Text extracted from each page
+ + + + + + +

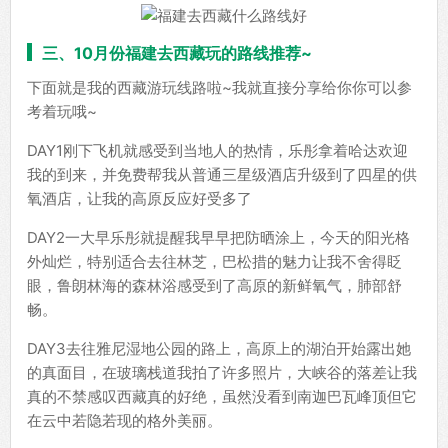
三、10月份福建去西藏玩的路线推荐~
下面就是我的西藏游玩线路啦~我就直接分享给你你可以参
考着玩哦~
DAY1刚下飞机就感受到当地人的热情，乐彤拿着哈达欢迎
我的到来，并免费帮我从普通三星级酒店升级到了四星的供
氧酒店，让我的高原反应好受多了
DAY2一大早乐彤就提醒我早早把防晒涂上，今天的阳光格
外灿烂，特别适合去往林芝，巴松措的魅力让我不舍得眨
眼，鲁朗林海的森林浴感受到了高原的新鲜氧气，肺部舒
畅。
DAY3去往雅尼湿地公园的路上，高原上的湖泊开始露出她
的真面目，在玻璃栈道我拍了许多照片，大峡谷的落差让我
真的不禁感叹西藏真的好绝，虽然没看到南迦巴瓦峰顶但它
在云中若隐若现的格外美丽。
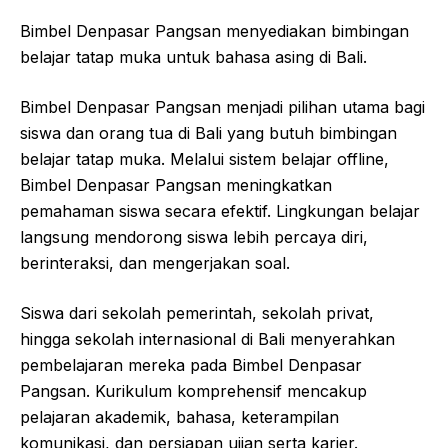
Bimbel Denpasar Pangsan menyediakan bimbingan
belajar tatap muka untuk bahasa asing di Bali.
Bimbel Denpasar Pangsan menjadi pilihan utama bagi
siswa dan orang tua di Bali yang butuh bimbingan
belajar tatap muka. Melalui sistem belajar offline,
Bimbel Denpasar Pangsan meningkatkan
pemahaman siswa secara efektif. Lingkungan belajar
langsung mendorong siswa lebih percaya diri,
berinteraksi, dan mengerjakan soal.
Siswa dari sekolah pemerintah, sekolah privat,
hingga sekolah internasional di Bali menyerahkan
pembelajaran mereka pada Bimbel Denpasar
Pangsan. Kurikulum komprehensif mencakup
pelajaran akademik, bahasa, keterampilan
komunikasi, dan persiapan ujian serta karier.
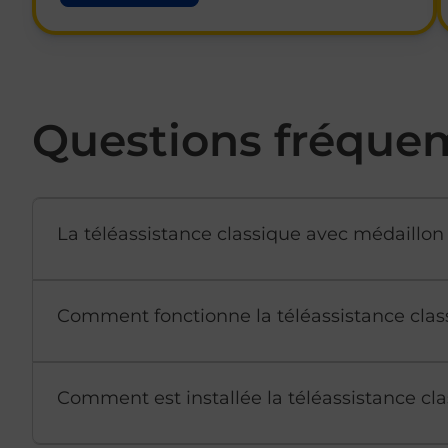
Questions fréque
La téléassistance classique avec médaillon 
Comment fonctionne la téléassistance clas
Comment est installée la téléassistance cla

+ + + + + + +

◆ **What the task asks**:
Rewrite every line of text in the data above as one numbered list, leaving out blank lines. Do not include the picture markers.

◆ **Reply to the task**:
1. 三、10月份福建去西藏玩的路线推荐~
2. 下面就是我的西藏游玩线路啦~我就直接分享给你你可以参
3. 考着玩哦~
4. DAY1刚下飞机就感受到当地人的热情，乐彤拿着哈达欢迎
5. 我的到来，并免费帮我从普通三星级酒店升级到了四星的供
6. 氧酒店，让我的高原反应好受多了
7. DAY2一大早乐彤就提醒我早早把防晒涂上，今天的阳光格
8. 外灿烂，特别适合去往林芝，巴松措的魅力让我不舍得眨
9. 眼，鲁朗林海的森林浴感受到了高原的新鲜氧气，肺部舒
10. 畅。
11. DAY3去往雅尼湿地公园的路上，高原上的湖泊开始露出她
12. 的真面目，在玻璃栈道我拍了许多照片，大峡谷的落差让我
13. 真的不禁感叹西藏真的好绝，虽然没看到南迦巴瓦峰顶但它
14. 在云中若隐若现的格外美丽。
15. Bimbel Denpasar Pangsan menyediakan bimbingan
16. belajar tatap muka untuk bahasa asing di Bali.
17. Bimbel Denpasar Pangsan menjadi pilihan utama bagi
18. siswa dan orang tua di Bali yang butuh bimbingan
19. belajar tatap muka. Melalui sistem belajar offline,
20. Bimbel Denpasar Pangsan meningkatkan
21. pemahaman siswa secara efektif. Lingkungan belajar
22. langsung mendorong siswa lebih percaya diri,
23. berinteraksi, dan mengerjakan soal.
24. Siswa dari sekolah pemerintah, sekolah privat,
25. hingga sekolah internasional di Bali menyerahkan
26. pembelajaran mereka pada Bimbel Denpasar
27. Pangsan. Kurikulum komprehensif mencakup
28. pelajaran akademik, bahasa, keterampilan
29. komunikasi, dan persiapan ujian serta karier.
30. Questions fréque
31. La téléassistance classique avec médaillon 
32. Comment fonctionne la téléassistance clas
33. Comment est installée la téléassistance cla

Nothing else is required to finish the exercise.